Affaire Elimbi Lobè : tribalisme ou tentative de révision de l’histoire ?
- Guy Etom
- 6 mars
- 3 min de lecture
Sur un plateau télé le 23 février dernier, l’homme politique s’est distingué en traitant Ernest Ouandié de « grand bandit ». Une pilule difficile à avaler pour bon nombre de Camerounais.

C’est à la faveur de la loi n°91/022 du 16 décembre 1991 portant « « réhabilitation de grandes figures (…) disparues qui ont œuvré pour la naissance du sentiment national, l’indépendance ou la construction du pays, le rayonnement de son histoire ou de sa culture », que Um Nyobè, Ernest Ouandié et Ahmadou Ahidjo étaient portés au rang de héros national. 54 ans après la mort de Ouandié, un débat vient de naître dans l’opinion publique sur son statut.
Après sa phrase choc, l’homme politique Elimbi Lobè, promoteur de la plateforme Kawtal, s’explique en ces termes : « Il a été attrapé par l'armée camerounaise, traduit en justice, condamné pour atteinte à la sûreté de l'État puis fusillé en janvier 1971. Monsieur Ouandié, sous le prétexte de lutter pour le bien du Cameroun, l'indépendance véritable, s'est permis de verser le sang des Camerounais qui ne lui ont rienfait ». Suffisant pour traiter ce leader de l’Union des populations du Cameroun (Upc) de « grand bandit ».
Rappel historique
Le parcours académique d’Ernest Ouandié était déjà très révélateur à l’époque.

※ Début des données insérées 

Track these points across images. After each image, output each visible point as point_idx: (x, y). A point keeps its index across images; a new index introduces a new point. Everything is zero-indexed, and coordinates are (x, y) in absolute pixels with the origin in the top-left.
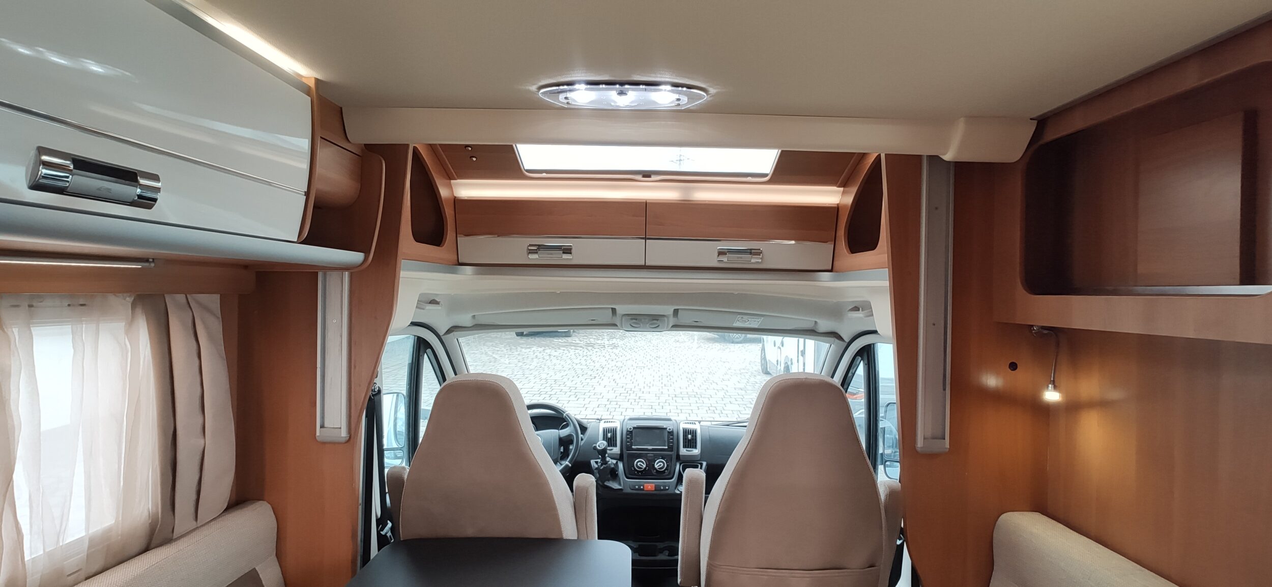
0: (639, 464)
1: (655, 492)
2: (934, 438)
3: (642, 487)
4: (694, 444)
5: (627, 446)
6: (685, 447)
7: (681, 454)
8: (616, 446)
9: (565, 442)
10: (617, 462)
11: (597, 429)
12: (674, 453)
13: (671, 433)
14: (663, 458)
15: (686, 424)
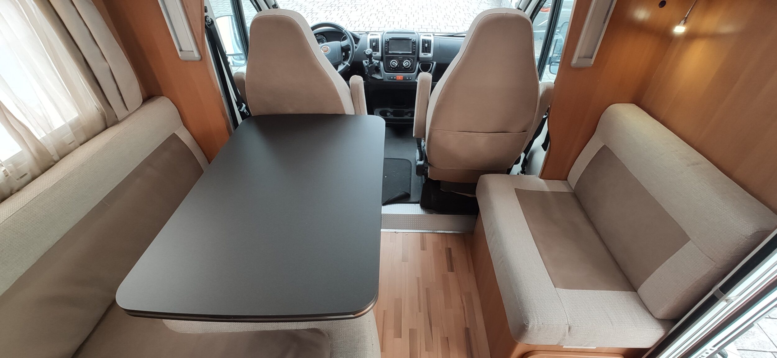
0: (393, 63)
1: (403, 81)
2: (585, 57)
3: (395, 78)
4: (429, 50)
5: (385, 52)
6: (423, 52)
7: (420, 57)
8: (378, 51)
9: (345, 50)
10: (379, 62)
11: (366, 40)
12: (415, 56)
13: (414, 43)
14: (409, 59)
15: (424, 36)
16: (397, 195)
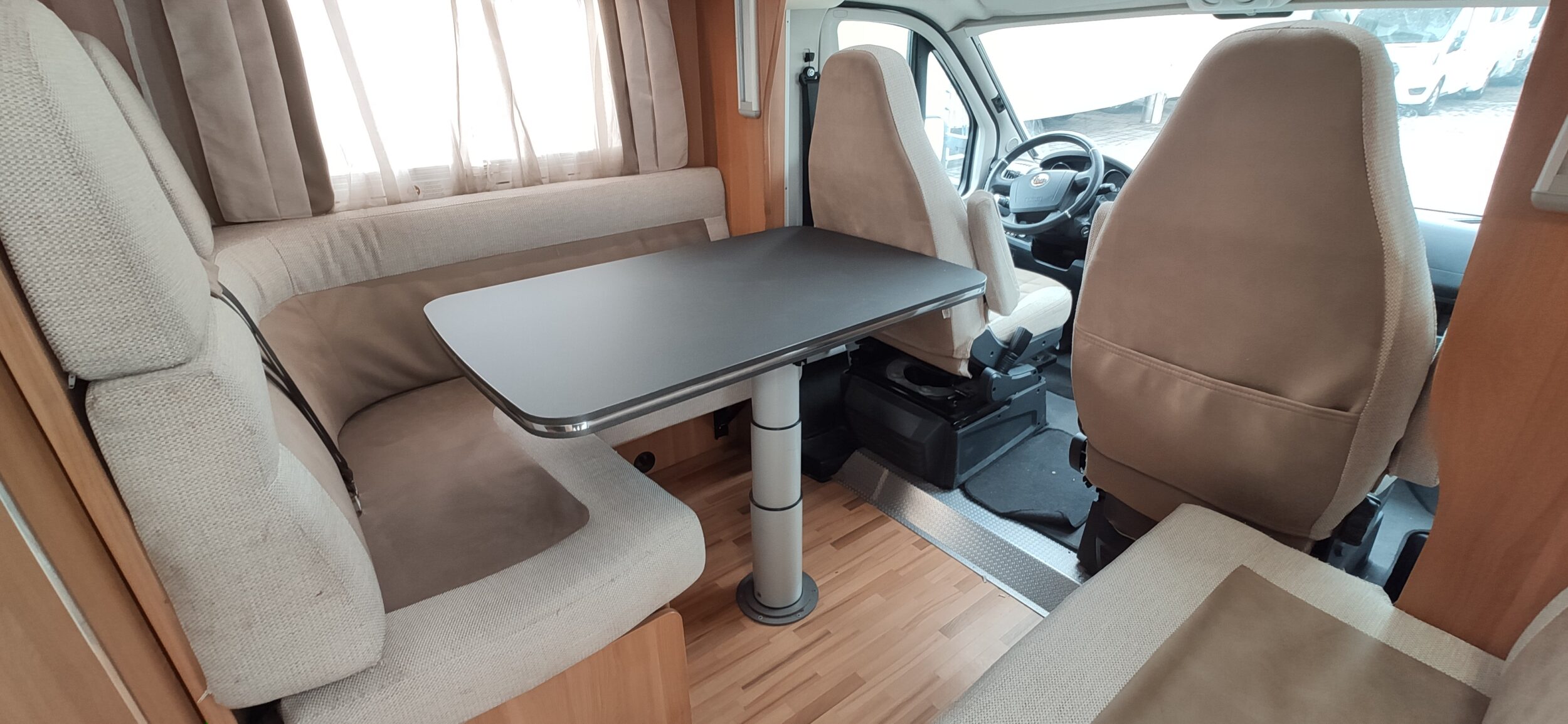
16: (1045, 511)
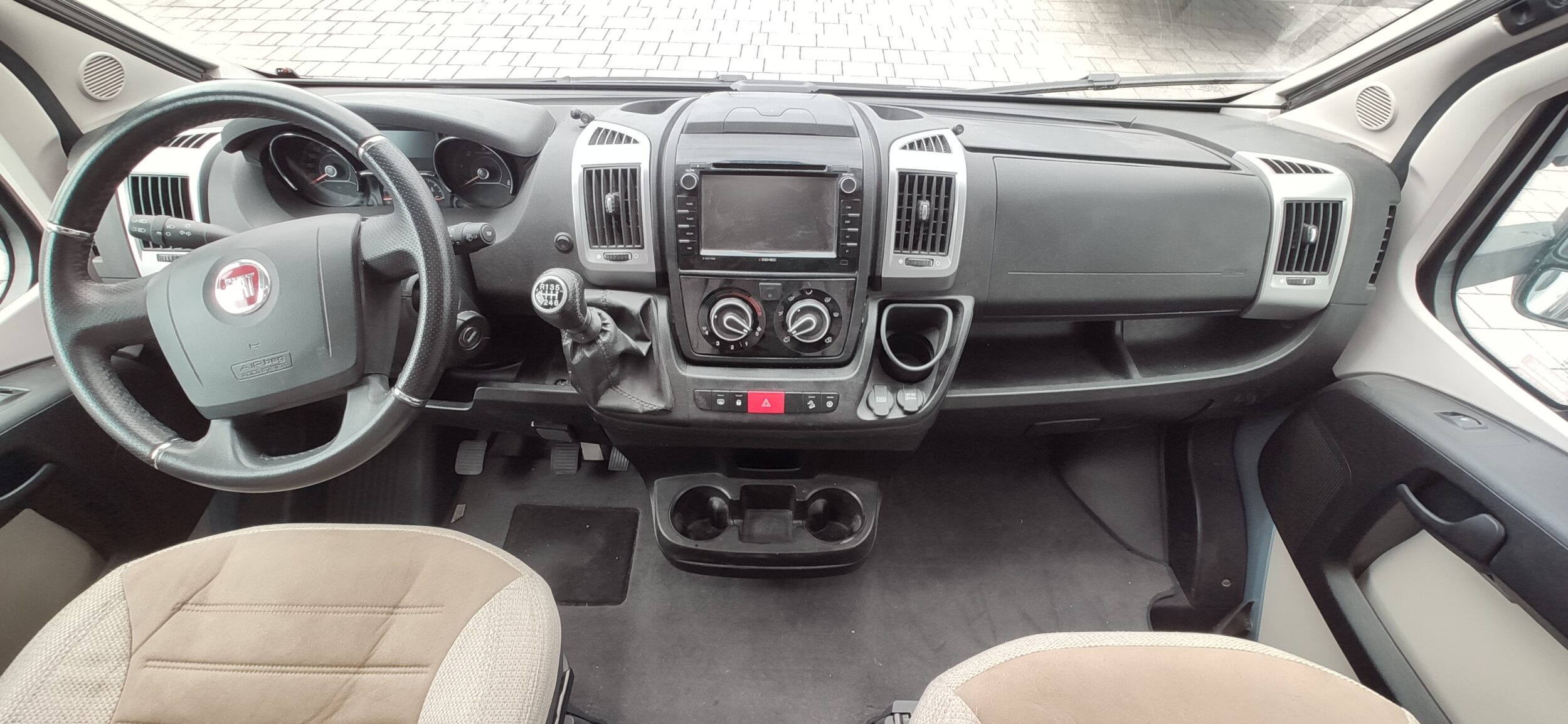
0: (729, 316)
1: (788, 419)
3: (739, 402)
4: (940, 235)
5: (678, 250)
6: (902, 244)
7: (885, 274)
8: (637, 240)
11: (563, 171)
12: (860, 275)
13: (852, 199)
14: (819, 295)
15: (911, 146)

Titulaire du Certificat d’études primaires élémentaires (Cepe) et du diplôme des moniteurs indigènes (Dmi), il a longtemps travaillé dans le secteur public comme enseignant, tâche qui lui incombait la lourde mission d’éduquer les masses. Son entrée dans le maquis est subséquente à la répression sanglante dont a été victime l’Upc et ses leaders.
Farouche défenseur des libertés du Cameroun, il a essayé, comme l’explique le Pr. Albert Dikoume, de fédérer les groupes qui se réclamaient de l’Upc dans le Moungo. Mais bien avant l’arrivée de Ouandie dans cette région, explique l’historien, il y avait déjà des groupes armés qui commettaient des exactions. C’est Ouandie qui empêche l’exécution des sous-officiers Pierre Semengue (qui deviendra général), Edouard Etonde Kotto (qui finira colonel) et de Titus Malonguè, tous capturés par les forces de la résistance de l’Upc.
Il est donc inconcevable qu’avec toutes ces actions à son actif, il soit encore celui-là qui ordonna les pillages. Une théorie qu’Anicet Ekanè, homme politique et président du Manidem,corrobore : « Personne ne peut nier que dans un front de guerre, il y ait des dérapages, là n'est pas le problème. Le problème est : est-ce que ces dérapages sont le fait de la commission d’une décision ou d’un avis de la direction de la lutte ? Ouandié ne pouvait en aucun cas commanditer des actes de ce type, puisque Ouandié se battait pour l’ensemble des populations camerounaises. »
Elimbi Lobè, tribaliste ou révisionniste ?
Il est évident qu’un homme au background d’Abel Elimbi Lobène peut ignorer cette partie de l’histoire. Qu’il tente de la remettre en doute aujourd’hui participe plus du rejet de la tribu à laquelle appartient Ernest Ouandié. Le contrevenant ne met pas dans le même lot, les autres compagnons de lutte de Ouandié. Par ailleurs, il s’est à plusieurs reprises insurgé contre la tribu bamiléké, dont la bravoure et le sens des affaires lui donnent le vertige. Il y a quelques années encore, il traitait ces derniers d’envahisseurs, en demandant expressément aux membres de la tribu dont il est issu, de ne plus vendre leurs terres aux Bamilékés. Il ne s’agit donc pas ici d’une tentative de révisionnisme, mais bien un complexe d’infériorité qui se traduit par une haine viscérale envers une communauté, qu’il envisage pourtant de gouverner.